Georg Diez: Herr Dilmaghani, die #MeTwo-Kampagne hat Rassismus in Deutschland sichtbar gemacht, Bundespräsident Frank-Walter Steinmeier hat das Thema angesprochen und nun Chemnitz. Was hat sich in den vergangenen Wochen geändert im Einwanderungsland Deutschland?

Farhad Dilmaghani: Erstmal das Positive. Es ist jetzt möglich, offener über Rassismus in unserem Land zu sprechen, und zwar nicht nur über Einzelschicksale. Tatsache ist: Wir haben ein strukturelles Problem mit Rassismus. In den Schulen, bei der Wohnungssuche auf dem Arbeitsmarkt. Viele Betroffene haben es als Befreiung empfunden, das endlich öffentlich aussprechen zu können. Die Menschen organisieren sich – #metwo#unteilbar#wirsindmehr sind erst der Anfang. Da wird mehr kommen. Das höre ich auch an allen Ecken und Enden.

Chemnitz ist aber auch eine Zäsur. Man darf den Begriff nicht überstrapazieren. Aber jetzt sollte auch dem Letzten klar sein, dass die Demokratie ernsthaft in Gefahr ist und die AfD der parlamentarische Arm der Rechtsextremen ist, die Seite an Seite mit Neo-Nazis und PEGIDA marschiert wie beim sogenannten Trauermarsch letzten Samstag. Marcel Tschekow, der die AfD seit Gründung analysiert, weist zu Recht auch auf die Verbindungen zwischen AfD und sensiblen staatlichen Organen hin. Allein in der Bundestagsfraktion der AfD bestehen 30 Verbindungen zur Sicherheit und Justiz. Vier Abgeordnete sind ehemalige Staatsanwälte, Oberstaatsanwälte oder Richter. 17 Abgeordnete besitzen Verbindungen zur Bundeswehr. Sieben weitere Abgeordnete der Bundestagsfraktion besitzen Verbindungen zur Polizei. Wer glaubt, das sei ein Spuk, der irgendwann einfach so vorbeigeht, der hat Herrn Gauland nicht zugehört, als er mit hassverzerrte Stimme rauspresste: „Wir werden sie jagen!“ und der hat auch nichts aus der deutschen Geschichte gelernt.

 

Sie haben als Teilnehmer des Integrationsgipfels schon früh eine Anti-Rassismus-Debatte gefordert. Hat Sie #MeTwo nun überrascht?
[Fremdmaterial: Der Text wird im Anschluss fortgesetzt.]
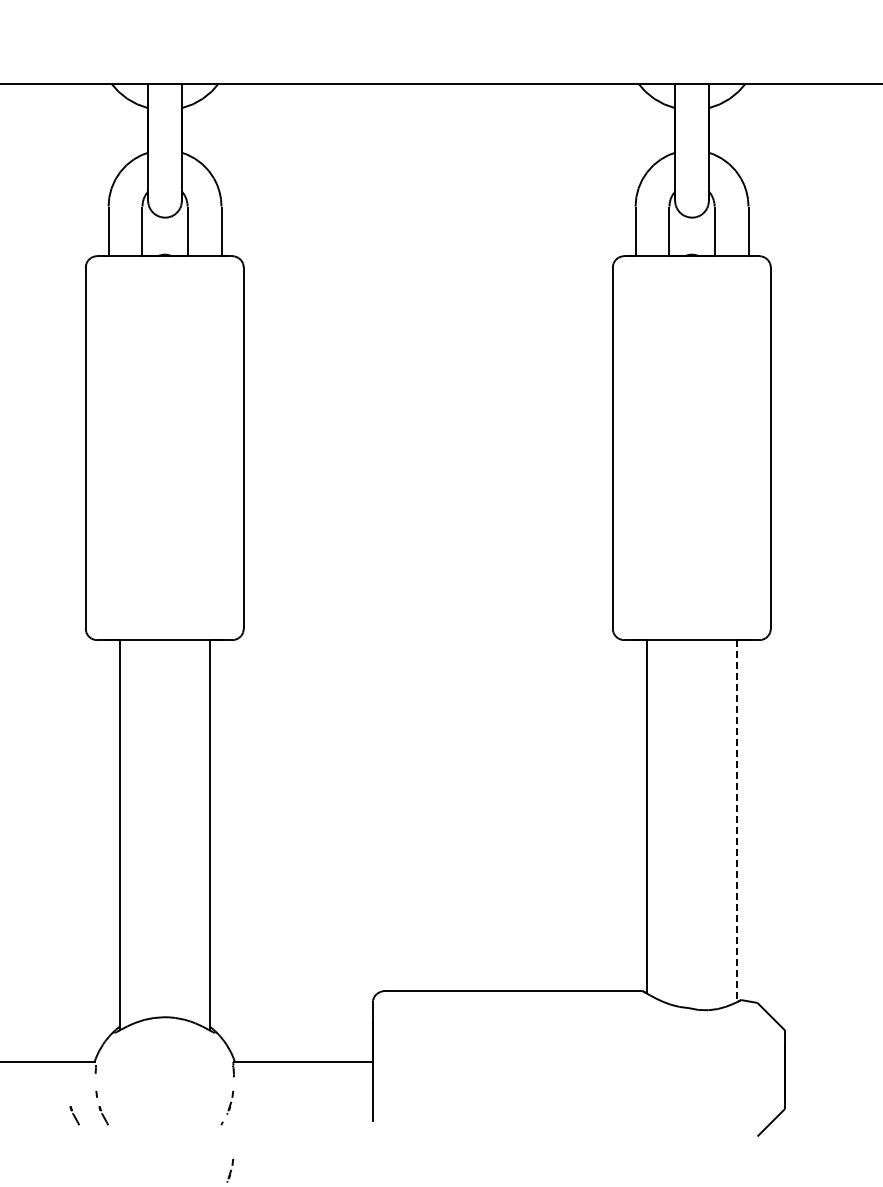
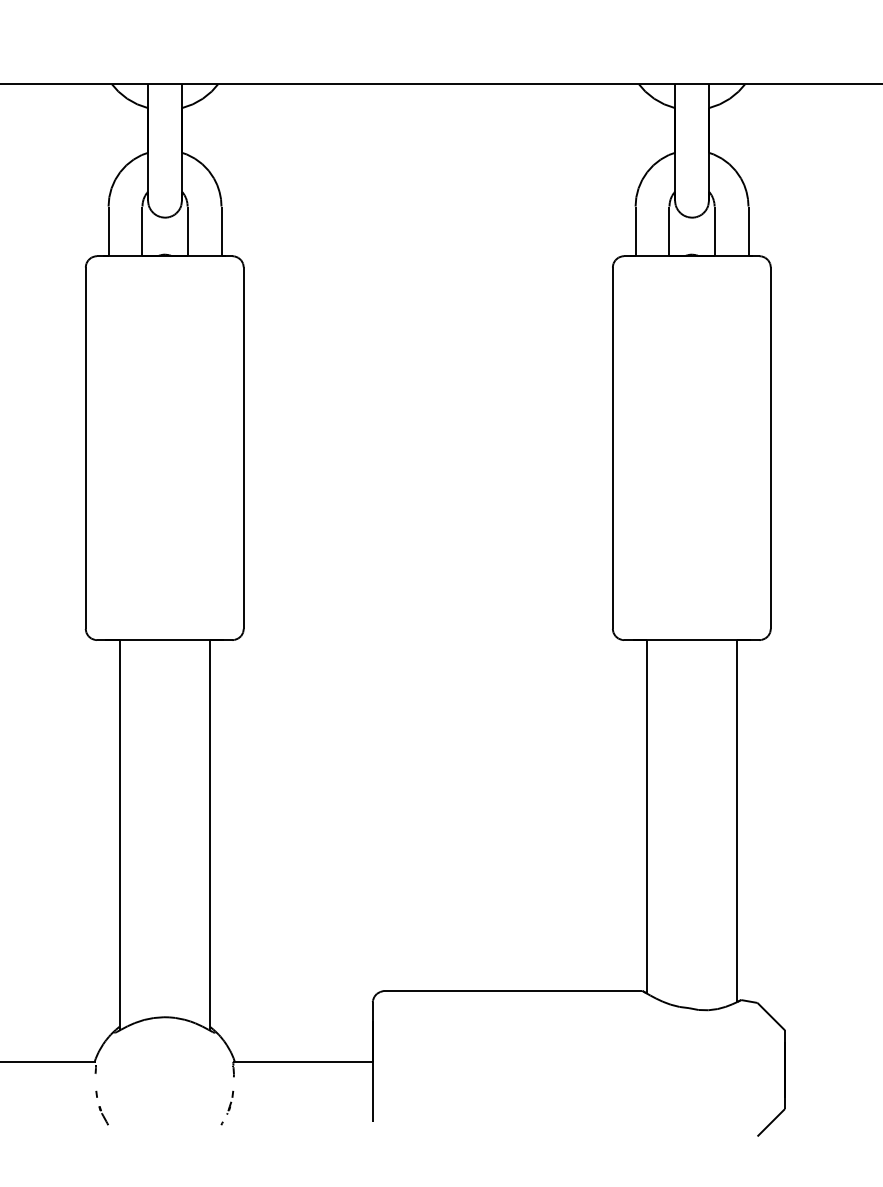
line at (737, 821): dashed -> solid
line at (74, 1115): present -> none
part at (230, 1170): present -> none
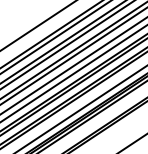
Das Thema war immer da. Es gab Aktivismus, Romane wurden geschrieben, Kunst gemacht, Filme gedreht. Nur die Mehrheitsgesellschaft hat sich nicht dafür interessiert oder das Thema ignoriert. Dass sich #MeTwo dann aber wie ein Lauffeuer ausgebreitet hat, das hat mich schon überrascht. Der Aktivist Ali Can hat mit einigen andern einen top Job gemacht. Dabei ist auch viel Selbstbewusstsein und Verbundenheit spürbar geworden, gerade auch bei der POC-Generation zwischen 20 und 30. Das macht Mut und Hoffnung.

 

Neben Bundespräsident Steinmeier haben auch Spitzenpolitiker wie der niedersächsische Ministerpräsident Weil oder Außenminister Maas offen angesprochen, dass wir in Deutschland ein Rassismusproblem haben.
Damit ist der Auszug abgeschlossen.